Das waren herrliche Erfolge, ausreichend, ein Menschenleben auszufüllen und es zu einem der merkwürdigsten aller Zeiten zu gestalten. Aber noch eine andere große Aufgabe war dem Entdecker des Seewegs nach Indien vorbehalten. Fürs erste blieb er freilich in Portugal, und das war zur Wiederherstellung seiner von so gewaltigen Anstrengungen tief erschöpften Gesundheit dringend nötig. Inzwischen dehnten die Portugiesen ihre Besitzungen in Asien weiter und weiter aus. Sie vernichteten den arabischen und ägyptischen Handel und eroberten unter dem kühnen Albuquerque, dem genialsten der Nachfolger Gamas, einen Teil Hinterindiens.
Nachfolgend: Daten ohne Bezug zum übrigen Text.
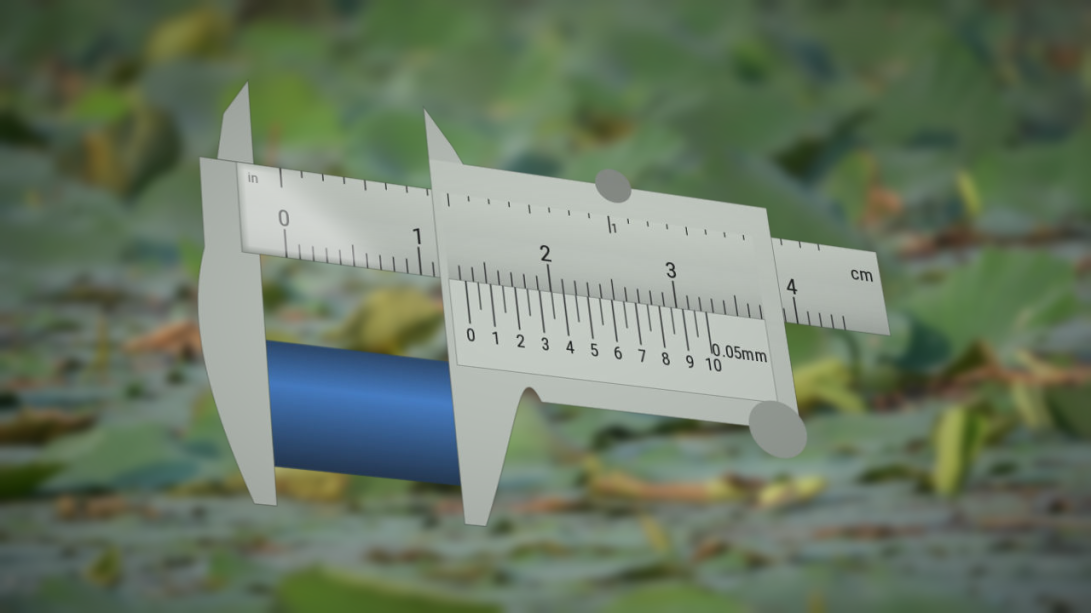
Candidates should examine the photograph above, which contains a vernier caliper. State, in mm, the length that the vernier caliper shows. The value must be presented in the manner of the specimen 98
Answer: 13.4
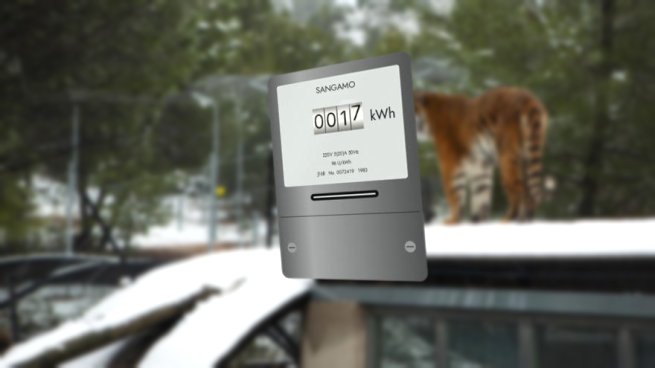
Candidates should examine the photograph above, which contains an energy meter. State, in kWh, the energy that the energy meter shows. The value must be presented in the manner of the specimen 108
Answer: 17
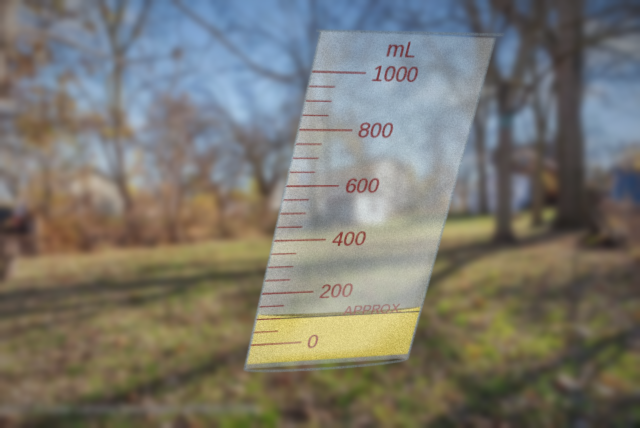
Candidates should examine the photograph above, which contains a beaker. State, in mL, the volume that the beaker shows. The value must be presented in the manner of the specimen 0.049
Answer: 100
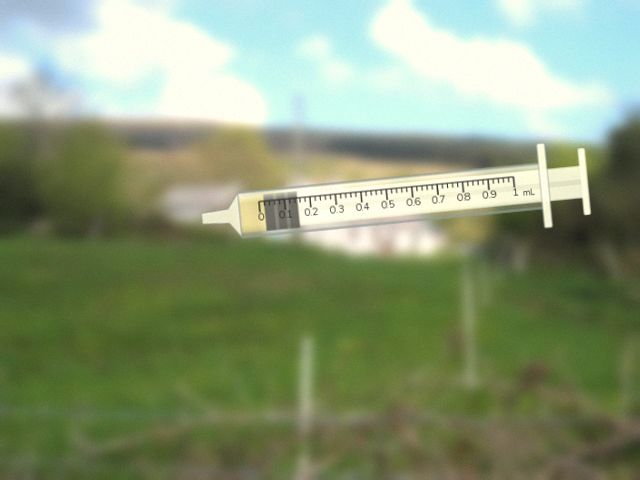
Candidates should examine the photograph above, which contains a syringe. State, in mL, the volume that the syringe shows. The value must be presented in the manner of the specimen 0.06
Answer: 0.02
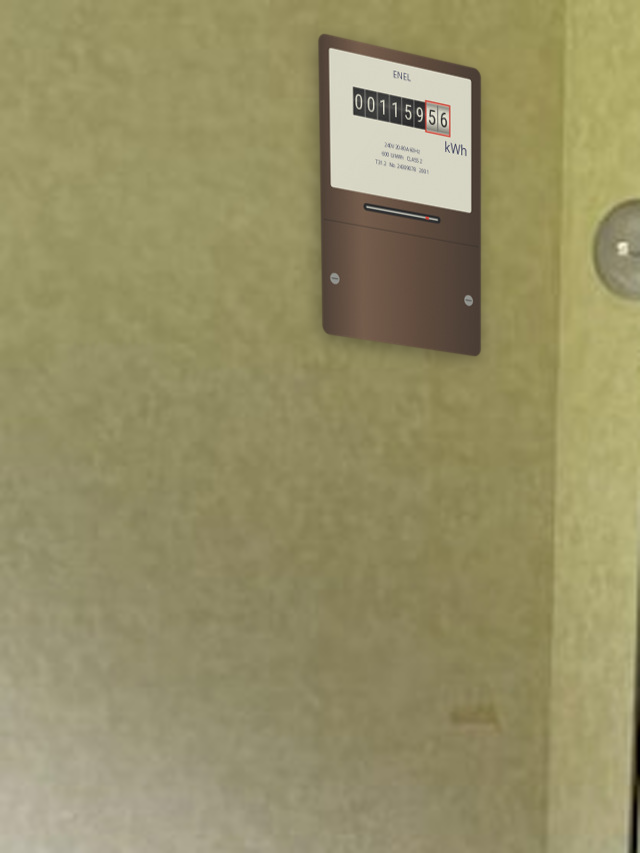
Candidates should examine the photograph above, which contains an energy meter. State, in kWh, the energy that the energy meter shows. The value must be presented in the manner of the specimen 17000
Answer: 1159.56
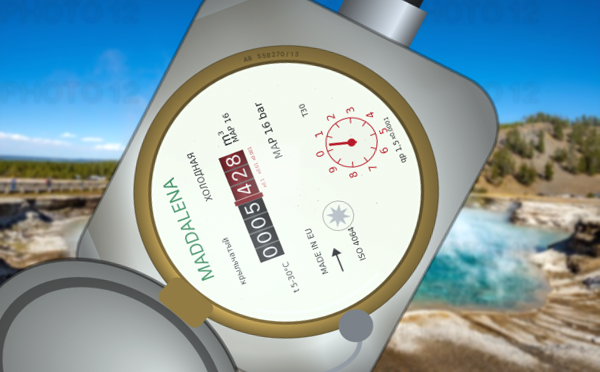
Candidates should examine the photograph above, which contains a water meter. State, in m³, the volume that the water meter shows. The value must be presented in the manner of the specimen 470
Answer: 5.4280
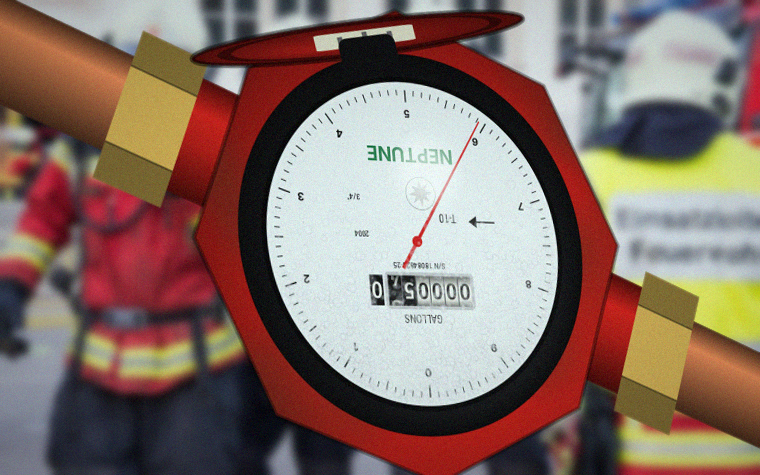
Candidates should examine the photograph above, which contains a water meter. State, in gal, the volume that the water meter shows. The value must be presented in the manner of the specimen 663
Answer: 535.9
Aber schon bald zeigten sich die ersten Spuren des Verfalls. Von Osten her drangen die Spanier vor, und in Goa, dem Hauptorte der portugiesischen Verwaltung, begannen Zuchtlosigkeit, Beamtenbestechung und eine rohe Mißhandlung der Eingeborenen böse Früchte zu tragen.

Da sandte König Johann III, Manuels Nachfolger, noch einmal im Jahre 1524 den großen Vasco über die Wasser des Oceans. Er war im harten Seedienste frühzeitig gealtert, aber die Spannkraft der Jugend hatte er nicht verloren. Noch einmal bewährte sich der Zauber seines Namens. Sein erster Schritt war die Absetzung des unredlichen Kommandanten von Goa, der in seiner Pflichtvergessenheit so weit gegangen war, selbst die Kanonen an die Feinde zu verkaufen! Mit einem Schlage ward alles anders: die unrechtmäßige Besetzung der Aemter hörte auf; Handel und Wandel wurden geregelt; von neuem erblühte Goa. Aber der Anstrengungen und Aufregungen waren für den alten Vasco zu viele. Am Weihnachtstage 1524, dem sechsundzwanzigsten Jahrestage seiner Entdeckung des Natallandes, starb der große Mann in Cochin.

Von seinen Schöpfungen ist wenig mehr erhalten. Aus dem üppigen Grün der Palmengärten schauen in Goa, der verkommenen und fast verlassenen Stadt, die Ruinen der einst stolzen Paläste.

Vascos Sohn Christoph fand, etwa dreißig Jahre nach seines Vaters Tode, als Gefangner eines afrikanischen Königs ein schauerliches Ende. Des Entdeckers Gebeine waren 1538 nach Portugal geschafft und in der Kirche des Karmeliterklosters zu Vidigueira beigesetzt worden. Am 10. Juni 1880 wurden sie in prächtigem Aufzuge nach Lissabon gebracht und dort unter königlichen Ehren in der Gruft der Herrscher Portugals bestattet.

Es hat sich damals ein Streit erhoben über die Frage, ob jene Gebeine die echten gewesen seien. Aber nicht an diesem Staube hängt der Ruhm von Vascos Namen. Aus den Rahen der Schiffe, die den Ocean Indiens befahren, klingt er wieder, und Portugals größter Dichter, Luis de Camoens, hat ihm in seinen „Lusiaden“ ein für alle Zeiten unvergängliches Lied gesungen.